Human papillomavirus (HPV) is the name for a very common group of viruses that affect the skin.
There are more than 100 different types of the disease and it can impact your mouth, throat or genital area.
The virus is very common and most people will get some type of HPV in their life, even if they don’t have sexual contact with a lot of different people.
While HPV normally doesn’t cause any problems, it can cause genital warts and abnormal changes in the cells that can sometimes turn into cancer.
That’s why it’s so important to clear up the myths surrounding the infection so everyone can be as informed as possible.
The 4 common misconceptions about HPV
HPV is a sexually transmitted infection
Just under half of Brits didn’t realise that HPV is a sexually transmitted infection.
That’s right, you can catch it through any form of sexual intercourse or even sex toys.

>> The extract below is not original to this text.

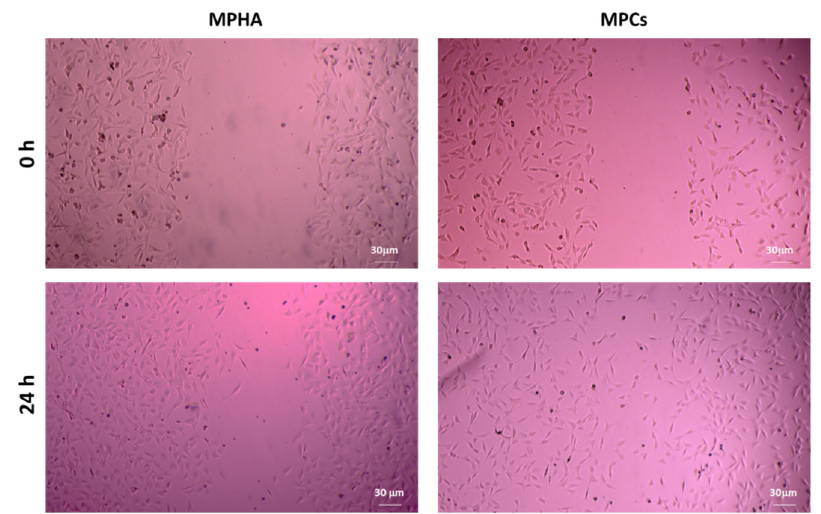
Figure 10. Representative micrographs (4x magnification) of BALB/3T3 clone A31 murine embryonic fibroblast cell monolayers treated with MPHA ( left ) or with MPCs ( right ).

The experts at LloydsPharmacy warned: “The sex doesn’t even require penetration, as skin on skin contact with another person’s genitalia can cause the virus to spread.”
There is a 20 percent probability of an HPV-infected person passing the virus to their partner if they’re in a sexual relationship for six months.
HPV isn’t harmless
HPV is mostly symptomless and you can have it for years without realising it, but it can be harmful.
The experts said: “HPV can lead to genital warts or in worse cases, cancer.
“HPV has been linked to cervical, vaginal, penile and anal cancers, to name a few.
“If you’re a woman, regular cervical screenings are incredibly important as they can ensure you are tested for HPV before it can develop into something life-threatening.”
HPV can affect all genders
More people are aware of the links to cervical cancer and HPV, so it’s commonly thought that HPV only affects women. However, that’s not the case.
There are several adverse effects for men who contract HPV.
The medical experts said: “HPV can lead to genital warts in both men and women and it has also been found to have links to cancer for men, such as penile or anal cancer, especially for men who have sex with men.
“In fact, HPV vaccinations for gay/bisexual men are available up to the age of 45 on the NHS to protect against this.”
HPV can affect all ages
A quarter of Brits don’t realise HPV can affect you no matter how old you are.
LloydsPharmacy’s team cleared the issue up, explaining HPV can affect anyone who’s sexually active no matter their age or how often they have sex.
In fact, you can have it even if you have not been sexually active or had a new partner for many years, or you can get it the first time you’re sexually active. Age is not a deciding factor in risk.